It’s Saturday morning in the cafeteria at Ashley Elementary. At every table, third- through fifth-grade students are reading literature, completing math packets or tasting fresh produce – often squash, green beans or jicama.
The young scholars are charter members of the Ashley Explorers Saturday Academy. The Academy pairs 14 Ashley Elementary students with ten Wake Forest students, two recent Wake Forest graduates and two community volunteers for weekly lessons in math, reading and nutrition. By the end of each session, the students leave with their bellies full of healthy food and their education bolstered.
The Ashley Explorers Saturday Academy was founded to strengthen the reading and math skills of ambitious students who can benefit from additional academic support outside the regular school day. Spending Saturday morning at school is not how most young children envision their weekends. However, each week the grinning young scholars come into the school’s cafeteria to find their mentor, grab a snack and practice math and reading.
Despite the early weekend wake-up call, the tutors use their talents to support children in the Winston-Salem community. They major in a variety of subjects — from Latin to sociology to communication to economics — and many of the Wake Forest student mentors are interested in careers in education, either as teachers or policymakers.
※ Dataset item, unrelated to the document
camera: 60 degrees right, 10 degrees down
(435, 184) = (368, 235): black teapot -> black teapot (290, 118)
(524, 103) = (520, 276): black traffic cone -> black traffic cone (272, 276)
As tutors, we want to take what we’ve learned in our education and give it back to the community that has given much to us. In addition to our liberal arts education, Wake Forest offers students opportunities for real-world experience. We learn both inside and outside the classroom.
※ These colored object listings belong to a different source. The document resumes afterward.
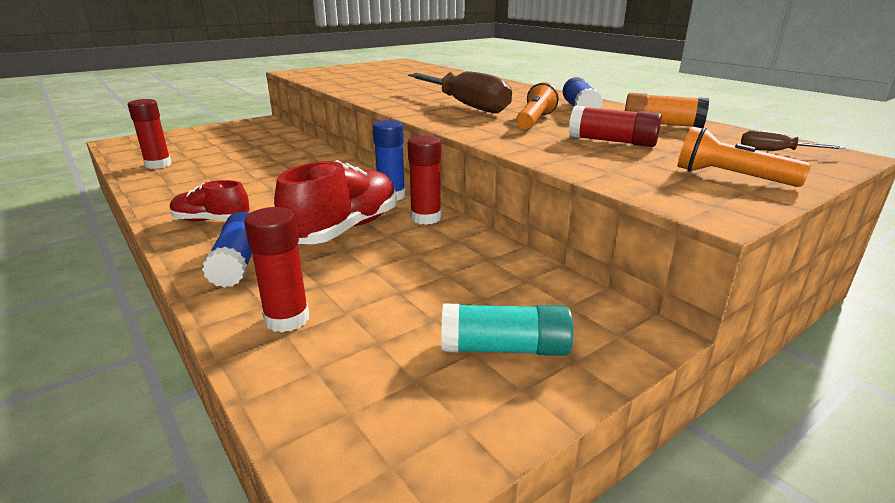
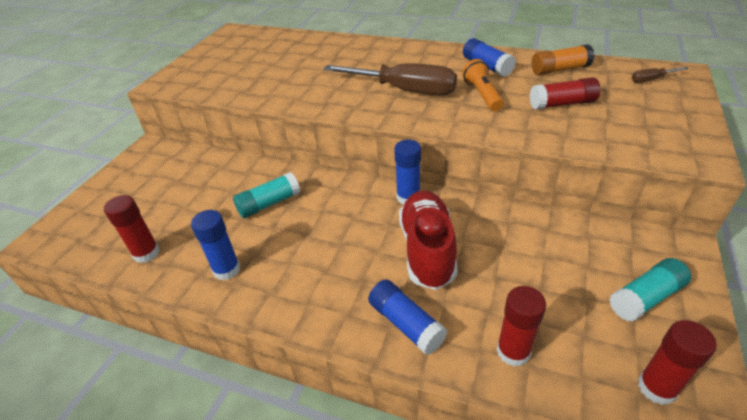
camera: 30 degrees left, 15 degrees up
(184, 188) = (226, 269): none -> blue glue stick
(211, 220) = (315, 294): red shoe -> none
(279, 167) = (269, 204): none -> turquoise glue stick
(426, 218) = (462, 209): red glue stick -> red glue stick (657, 387)
(731, 177) = (667, 119): orange flashlight -> none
The Ashley Explorers Saturday Academy is a tremendous example of a school-family-community partnership that provides a framework to develop greater community engagement. We are planning to expand the program in the spring and look forward to offering one-on-one educational support, encouraging curious minds and deepening long-lasting friendships between tutors and young scholars.
Erin Hellmann is a senior sociology major from Frankfort, Ky. As a recipient of Wake Forest’s Richter Scholarship for independent summer study, Hellman researched the education system in South Korea. Next year she will join Teach for America in Phoenix, Ariz.
Logan Healy-Tuke is a senior economics major from Central Kitsap, Wash. Healy-Tuke worked with the Kate B. Reynolds Charitable Trust (through Wake Forest’s Institute for Public Engagement) to examine best practices for closing elementary school student achievement gaps. He looks forward to a career in public advocacy.